» Dataset entries
┄┄┄┄┄┄┄┄┄┄┄┄┄┄┄┄┄┄┄┄

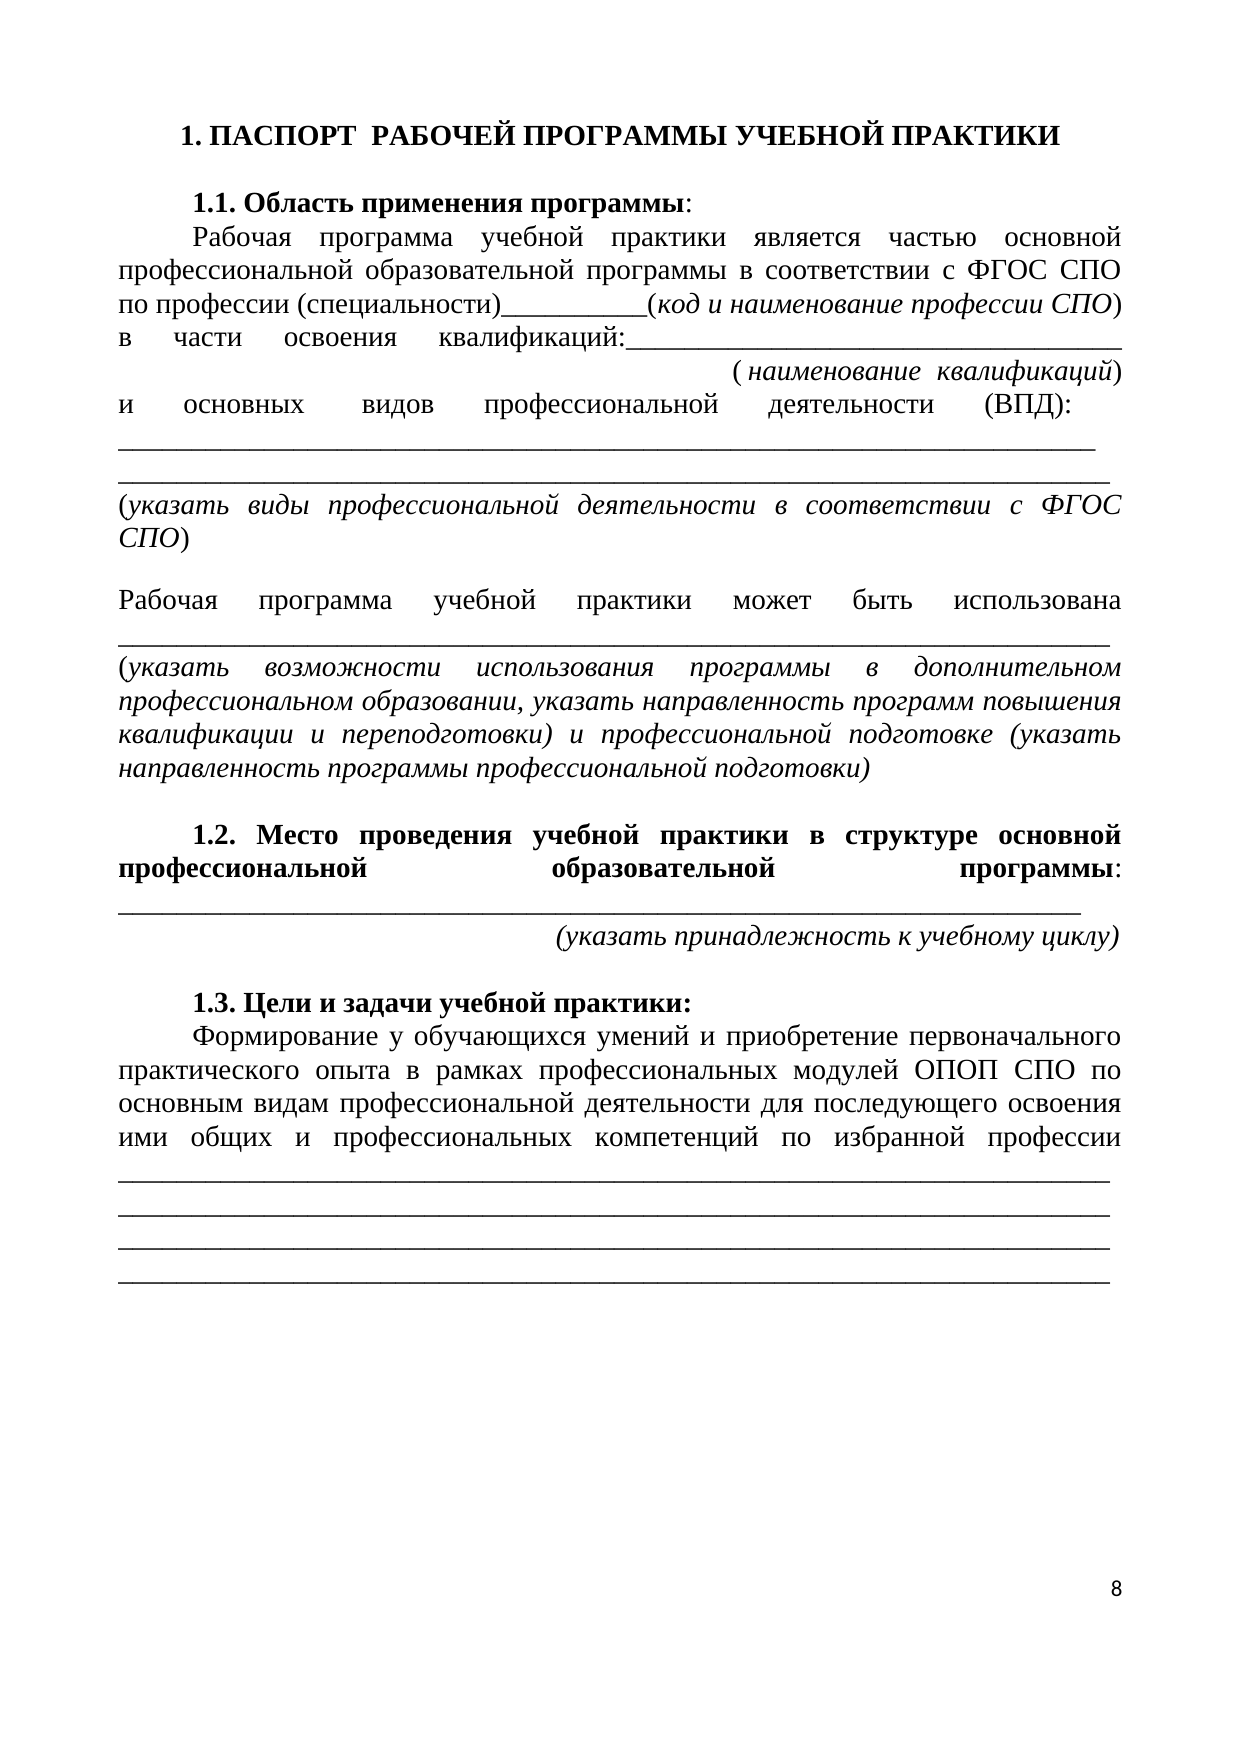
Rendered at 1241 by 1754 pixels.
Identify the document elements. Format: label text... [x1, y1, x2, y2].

┄┄┄┄┄┄┄┄┄┄┄┄┄┄┄┄┄┄┄┄

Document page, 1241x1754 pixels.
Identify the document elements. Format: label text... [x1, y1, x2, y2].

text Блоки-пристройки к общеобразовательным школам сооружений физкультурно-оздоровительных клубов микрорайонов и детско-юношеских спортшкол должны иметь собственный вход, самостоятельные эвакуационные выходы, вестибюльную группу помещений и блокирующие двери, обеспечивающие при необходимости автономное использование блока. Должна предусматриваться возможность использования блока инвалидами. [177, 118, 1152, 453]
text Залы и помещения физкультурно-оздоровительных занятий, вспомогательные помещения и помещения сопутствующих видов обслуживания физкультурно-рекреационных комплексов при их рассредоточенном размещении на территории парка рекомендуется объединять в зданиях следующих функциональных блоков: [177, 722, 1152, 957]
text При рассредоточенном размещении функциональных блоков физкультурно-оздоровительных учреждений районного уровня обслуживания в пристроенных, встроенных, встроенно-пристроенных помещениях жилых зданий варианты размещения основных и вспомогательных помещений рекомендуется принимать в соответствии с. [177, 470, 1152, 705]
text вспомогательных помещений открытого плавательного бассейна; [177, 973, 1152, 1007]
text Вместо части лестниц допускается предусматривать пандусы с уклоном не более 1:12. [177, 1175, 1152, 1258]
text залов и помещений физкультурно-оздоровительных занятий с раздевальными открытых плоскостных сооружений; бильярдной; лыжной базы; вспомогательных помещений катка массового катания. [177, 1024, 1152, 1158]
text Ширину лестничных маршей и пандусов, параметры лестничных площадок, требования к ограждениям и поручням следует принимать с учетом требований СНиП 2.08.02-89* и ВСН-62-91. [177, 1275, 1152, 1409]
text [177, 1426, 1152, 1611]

┄┄┄┄┄┄┄┄┄┄┄┄┄┄┄┄┄┄┄┄

» Description of the task
Every line of the material that holds "pixels" should be copied out as the answer.

» Exercise answer
Rendered at 1241 by 1754 pixels.
Document page, 1241x1754 pixels.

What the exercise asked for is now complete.